◆ **Exercise prompt**
Beginning with the line of the entries below that holds "focal_mm: 6.3" and ending with the line that holds "fx_px: 1716", transcribe each line exactly as written. Pictures stay out.

◆ **Excerpts from a dataset**
Segment Open

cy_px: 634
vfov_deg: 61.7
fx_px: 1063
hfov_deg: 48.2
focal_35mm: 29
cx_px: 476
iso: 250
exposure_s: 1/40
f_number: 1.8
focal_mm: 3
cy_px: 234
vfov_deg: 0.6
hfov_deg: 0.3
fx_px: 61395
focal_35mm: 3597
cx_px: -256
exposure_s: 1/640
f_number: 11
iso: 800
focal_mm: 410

Segment Closed
Segment Open

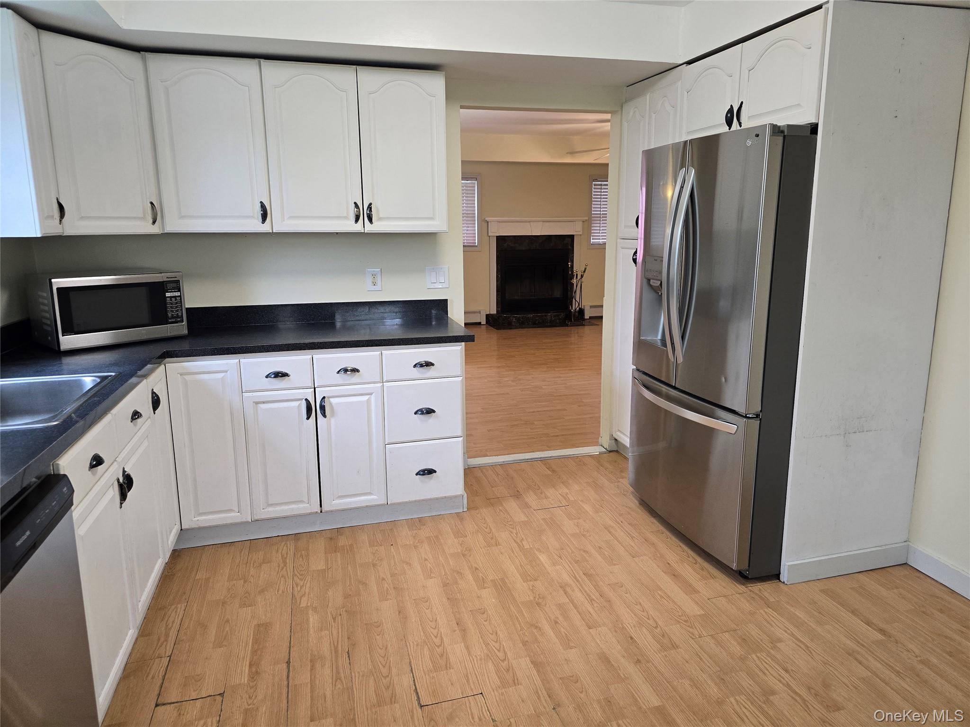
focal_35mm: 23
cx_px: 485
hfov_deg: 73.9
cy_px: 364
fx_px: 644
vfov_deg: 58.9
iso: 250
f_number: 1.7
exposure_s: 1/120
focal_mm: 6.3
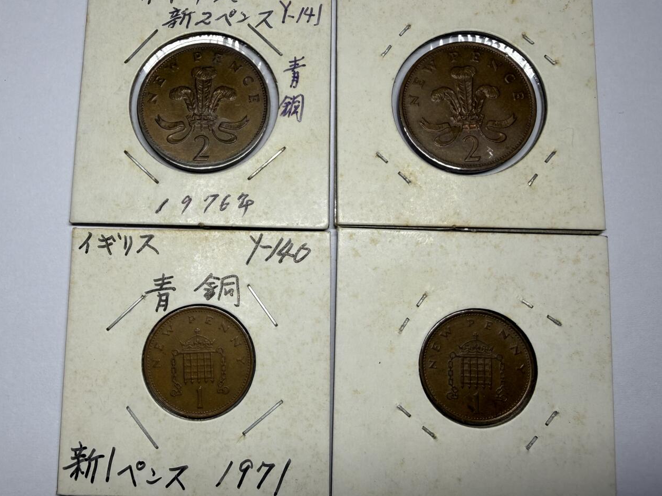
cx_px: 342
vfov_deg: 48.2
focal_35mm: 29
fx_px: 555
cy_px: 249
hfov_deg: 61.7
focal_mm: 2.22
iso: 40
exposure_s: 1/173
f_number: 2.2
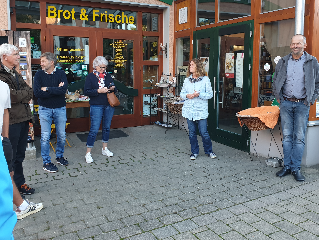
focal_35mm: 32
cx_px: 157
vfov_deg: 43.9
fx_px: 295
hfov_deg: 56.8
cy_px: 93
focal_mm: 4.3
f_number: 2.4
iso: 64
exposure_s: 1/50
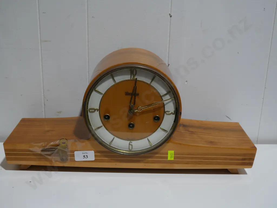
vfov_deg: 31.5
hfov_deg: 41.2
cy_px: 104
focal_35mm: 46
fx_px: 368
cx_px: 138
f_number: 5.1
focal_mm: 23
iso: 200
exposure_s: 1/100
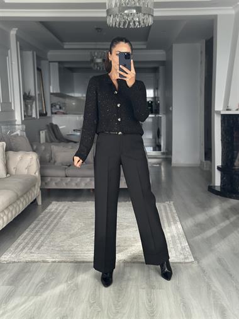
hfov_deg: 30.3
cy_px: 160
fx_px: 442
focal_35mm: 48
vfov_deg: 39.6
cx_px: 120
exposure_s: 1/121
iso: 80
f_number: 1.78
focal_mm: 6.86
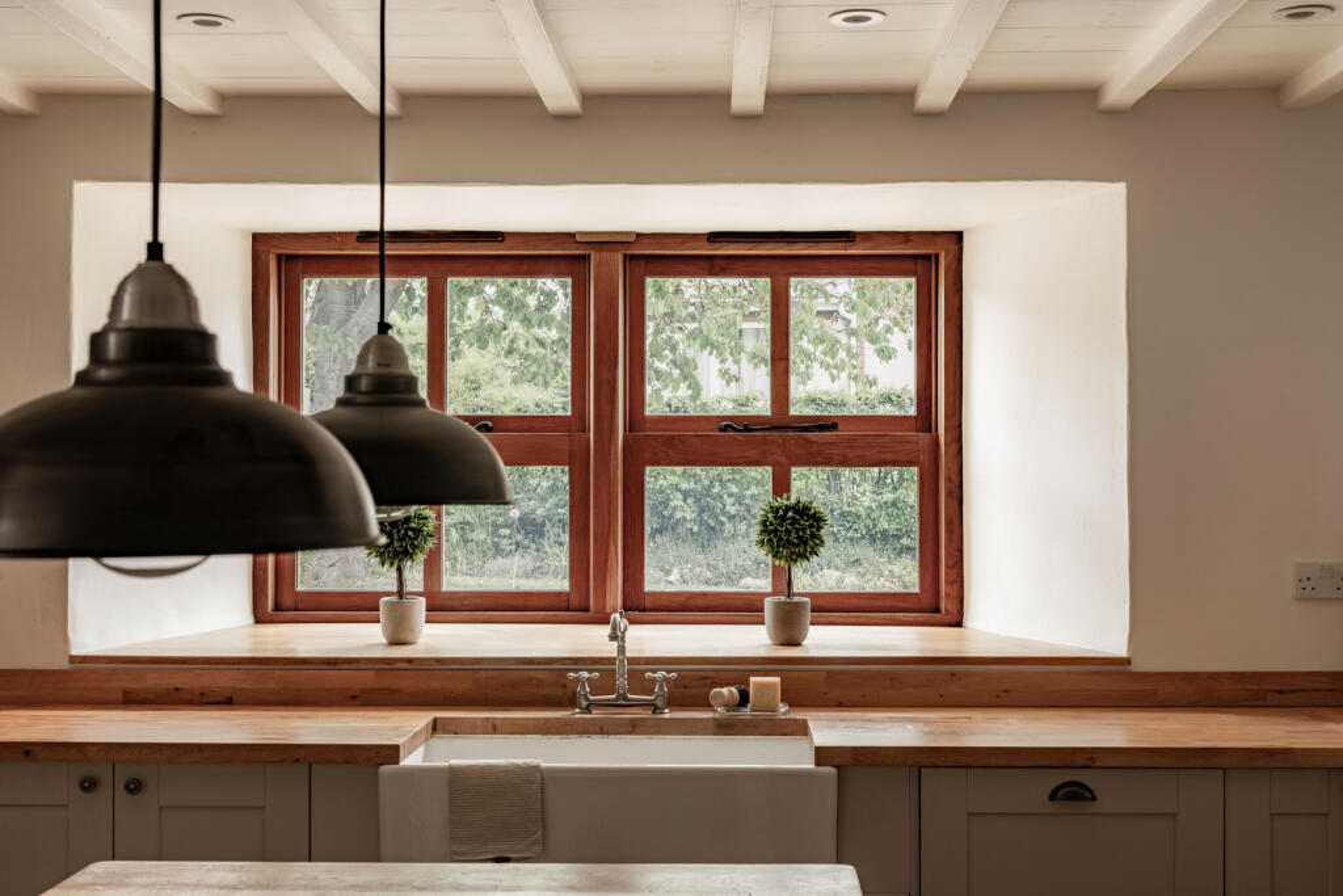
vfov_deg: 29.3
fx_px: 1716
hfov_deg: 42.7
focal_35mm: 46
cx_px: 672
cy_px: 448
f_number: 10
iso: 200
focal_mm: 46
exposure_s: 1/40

Segment Closed

◆ **Solution to this task**
focal_mm: 6.3
cx_px: 342
vfov_deg: 48.2
focal_35mm: 29
fx_px: 555
cy_px: 249
hfov_deg: 61.7
focal_mm: 2.22
iso: 40
exposure_s: 1/173
f_number: 2.2
focal_35mm: 32
cx_px: 157
vfov_deg: 43.9
fx_px: 295
hfov_deg: 56.8
cy_px: 93
focal_mm: 4.3
f_number: 2.4
iso: 64
exposure_s: 1/50
vfov_deg: 31.5
hfov_deg: 41.2
cy_px: 104
focal_35mm: 46
fx_px: 368
cx_px: 138
f_number: 5.1
focal_mm: 23
iso: 200
exposure_s: 1/100
hfov_deg: 30.3
cy_px: 160
fx_px: 442
focal_35mm: 48
vfov_deg: 39.6
cx_px: 120
exposure_s: 1/121
iso: 80
f_number: 1.78
focal_mm: 6.86
vfov_deg: 29.3
fx_px: 1716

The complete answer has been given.